(Exercise brief)
Reproduce the podcast summary from "Friday 15 Podcast ·" up to and including "unused or underutilized.", changing "Key takeaways" to "Main points".

(Text for analysis)
=-=-=-=-=

Friday 15 Podcast

Maximizing the Tech Investments You’ve Already Made: Why So Much Software Sits Unused

Brian Beck and Andy Hoar are joined by Dale Edman of Lipton Teas and Infusions to talk about why more than half of enterprise software goes unused, and the discipline that gets value from the tools you already pay for.

Friday 15 Podcast · Guest: Dale Edman, VP eCommerce and Shopper Marketing, Lipton Teas and Infusions

Key takeaways

  • Companies are spending heavily on software they do not fully use. Gartner projects more than $1 trillion in worldwide software spending this year, while a widely cited figure holds that more than half of SaaS licenses at large enterprises sit unused or underutilized.
  • The first step to getting value from existing technology is knowing what you own, which is hard in organizations with decentralized purchasing and no single owner of the full software picture.
  • Waste often comes from the handoff between the team that evaluates a tool and the procurement function that negotiates and renews it, since neither fully sees how the tool is used day to day.
  • Overlapping tools, such as an enterprise PIM plus a separate marketer's PIM, are a common source of duplication, and consolidating usually means accepting some loss of functionality.
  • AI is letting vendors ship features faster, which makes underutilization worse, so the discipline of buying only what your team can act on, and reconciling needs at each renewal, matters more than before.

=-=-=-=-=

(Data)
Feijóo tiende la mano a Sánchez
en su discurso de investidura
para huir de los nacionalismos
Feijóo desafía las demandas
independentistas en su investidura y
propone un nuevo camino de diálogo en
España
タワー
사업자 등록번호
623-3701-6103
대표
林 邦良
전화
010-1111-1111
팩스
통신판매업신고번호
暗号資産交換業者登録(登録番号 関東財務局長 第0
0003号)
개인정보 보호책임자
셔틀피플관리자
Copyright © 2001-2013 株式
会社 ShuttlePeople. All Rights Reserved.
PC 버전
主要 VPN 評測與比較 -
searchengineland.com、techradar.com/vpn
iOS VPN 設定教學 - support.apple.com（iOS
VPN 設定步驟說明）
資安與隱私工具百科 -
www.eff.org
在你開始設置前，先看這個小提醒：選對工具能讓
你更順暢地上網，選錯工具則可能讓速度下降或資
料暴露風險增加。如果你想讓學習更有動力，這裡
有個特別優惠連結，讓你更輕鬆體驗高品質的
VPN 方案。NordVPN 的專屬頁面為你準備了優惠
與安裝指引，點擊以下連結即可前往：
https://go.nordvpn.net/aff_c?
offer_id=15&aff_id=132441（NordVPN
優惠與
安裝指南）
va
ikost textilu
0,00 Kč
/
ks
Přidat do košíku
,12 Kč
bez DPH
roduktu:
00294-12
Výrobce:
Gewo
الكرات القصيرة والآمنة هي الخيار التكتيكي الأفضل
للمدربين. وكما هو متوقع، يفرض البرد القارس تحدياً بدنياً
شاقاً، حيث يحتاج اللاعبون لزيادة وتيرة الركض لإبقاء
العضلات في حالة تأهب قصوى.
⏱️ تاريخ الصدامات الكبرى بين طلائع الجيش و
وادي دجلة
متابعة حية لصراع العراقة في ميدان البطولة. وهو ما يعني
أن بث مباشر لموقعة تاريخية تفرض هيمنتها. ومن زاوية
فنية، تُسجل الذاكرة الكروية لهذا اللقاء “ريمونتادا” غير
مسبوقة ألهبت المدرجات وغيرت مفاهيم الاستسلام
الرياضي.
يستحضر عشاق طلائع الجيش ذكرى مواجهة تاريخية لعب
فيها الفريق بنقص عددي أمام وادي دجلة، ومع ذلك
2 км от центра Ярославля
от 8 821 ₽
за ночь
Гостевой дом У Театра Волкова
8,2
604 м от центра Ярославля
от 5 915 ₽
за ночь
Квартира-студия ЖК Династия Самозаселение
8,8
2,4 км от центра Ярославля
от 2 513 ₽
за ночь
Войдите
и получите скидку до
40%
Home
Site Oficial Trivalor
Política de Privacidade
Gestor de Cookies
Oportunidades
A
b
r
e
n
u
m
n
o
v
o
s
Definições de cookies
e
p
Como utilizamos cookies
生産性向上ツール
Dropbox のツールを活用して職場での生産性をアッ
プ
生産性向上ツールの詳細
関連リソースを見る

=-=-=-=-=

(Solution for this exercise)
Friday 15 Podcast · Guest: Dale Edman, VP eCommerce and Shopper Marketing, Lipton Teas and Infusions

Main points

  • Companies are spending heavily on software they do not fully use. Gartner projects more than $1 trillion in worldwide software spending this year, while a widely cited figure holds that more than half of SaaS licenses at large enterprises sit unused or underutilized.